What does this mean?

It suggests that smiley folk defend their happiness against anything that would encroach on it. But then, if they love their happiness too much, one suspects that they will become less functional on the job and less friendly.

How long will the happy air traffic controller remain happy if he overlooks a problem that causes a crash?

Naturally, we do not want to pick a fight with the researchers, but we would do well to ask how they are defining happiness.

Perhaps the problem lies more in the definition of happiness than in the behavior of happy people.

If happy means bright, bubbly, cheerful and always optimistic… then we might simply have defined it as the contrary of despair.

At times, we suspect that overly cheerful people are trying too hard to convince themselves that things are better than they are.

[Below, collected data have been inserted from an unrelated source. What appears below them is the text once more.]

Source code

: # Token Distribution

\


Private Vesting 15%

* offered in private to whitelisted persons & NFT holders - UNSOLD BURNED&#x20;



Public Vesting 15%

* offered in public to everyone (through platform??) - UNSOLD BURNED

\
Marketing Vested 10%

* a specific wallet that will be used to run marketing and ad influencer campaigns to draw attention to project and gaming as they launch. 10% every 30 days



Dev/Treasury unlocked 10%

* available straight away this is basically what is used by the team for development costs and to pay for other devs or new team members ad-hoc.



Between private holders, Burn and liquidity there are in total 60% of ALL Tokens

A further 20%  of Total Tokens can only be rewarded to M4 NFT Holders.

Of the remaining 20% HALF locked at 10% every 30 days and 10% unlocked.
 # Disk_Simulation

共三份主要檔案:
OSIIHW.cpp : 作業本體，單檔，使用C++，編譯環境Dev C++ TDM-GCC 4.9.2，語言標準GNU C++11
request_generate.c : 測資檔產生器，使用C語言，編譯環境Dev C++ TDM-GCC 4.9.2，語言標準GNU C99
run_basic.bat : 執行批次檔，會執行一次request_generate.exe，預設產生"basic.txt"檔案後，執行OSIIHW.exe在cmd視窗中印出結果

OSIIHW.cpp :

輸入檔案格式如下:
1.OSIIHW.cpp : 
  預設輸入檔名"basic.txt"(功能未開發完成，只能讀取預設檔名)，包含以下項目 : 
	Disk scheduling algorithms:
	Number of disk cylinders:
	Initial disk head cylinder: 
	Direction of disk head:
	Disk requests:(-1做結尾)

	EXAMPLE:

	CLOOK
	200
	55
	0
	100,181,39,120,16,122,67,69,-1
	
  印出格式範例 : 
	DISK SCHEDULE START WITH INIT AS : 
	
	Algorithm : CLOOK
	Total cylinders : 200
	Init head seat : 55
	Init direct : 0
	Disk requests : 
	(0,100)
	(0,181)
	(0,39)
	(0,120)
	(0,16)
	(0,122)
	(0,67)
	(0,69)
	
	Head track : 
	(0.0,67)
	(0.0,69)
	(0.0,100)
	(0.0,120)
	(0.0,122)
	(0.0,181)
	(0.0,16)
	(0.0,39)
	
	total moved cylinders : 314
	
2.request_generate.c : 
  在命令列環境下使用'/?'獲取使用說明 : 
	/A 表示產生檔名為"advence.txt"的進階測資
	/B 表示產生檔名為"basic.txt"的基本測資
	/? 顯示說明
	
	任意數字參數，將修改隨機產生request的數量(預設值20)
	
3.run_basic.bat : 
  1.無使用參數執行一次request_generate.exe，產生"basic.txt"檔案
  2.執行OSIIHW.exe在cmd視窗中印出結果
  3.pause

If happiness involves the feeling that attends to success, to achievement or to a job well done… it loses some of the giggly, giddy sense that researchers seem to have granted it.

A happiness that looks like disengagement from other people and from the tasks at hand will feel like an illusion.

If happiness is doing a good job and feeling proud of your children then perhaps it is not quite as giggly or smiley. Such a happiness would not be based on ignorance.



2 comments:

Ares Olympus said...

re: ...we would do well to ask how they are defining happiness. Perhaps the problem lies more in the definition of happiness than in the behavior of happy people.

Indeed!

Wealth might be the simplest asssumed path towards happiness, but how many people would stress themselves directing airplanes if they didn't need the money?

I know few people who buy lottery tickets and assured me they would keep their jobs if they won the big payout, just for something to do, but I think they just meant they'd not quit immediately.

I like the question, "if money wasn't a problem, what would you choose to do?" And I bet 50% of people would do better things for society than they are doing now, BUT I also bet 75% of jobs would remain unfilled, because they failed to inspire a sense of purpose and meaning.

The whole question of how society would self-organize, like in a Star Trek future of no money, because we have free energy and automation to do anything people don't want to do, its fun to imagine, but harder to trust good will come out it.

Can you imagine how many Net Flix addicts there will be in 2347 with 400 years of TV and movies?!

Sam L. said...

That link: Getting angry may work over the phone (not in physical presence), but in physical presence I see a waiter spitting in your food.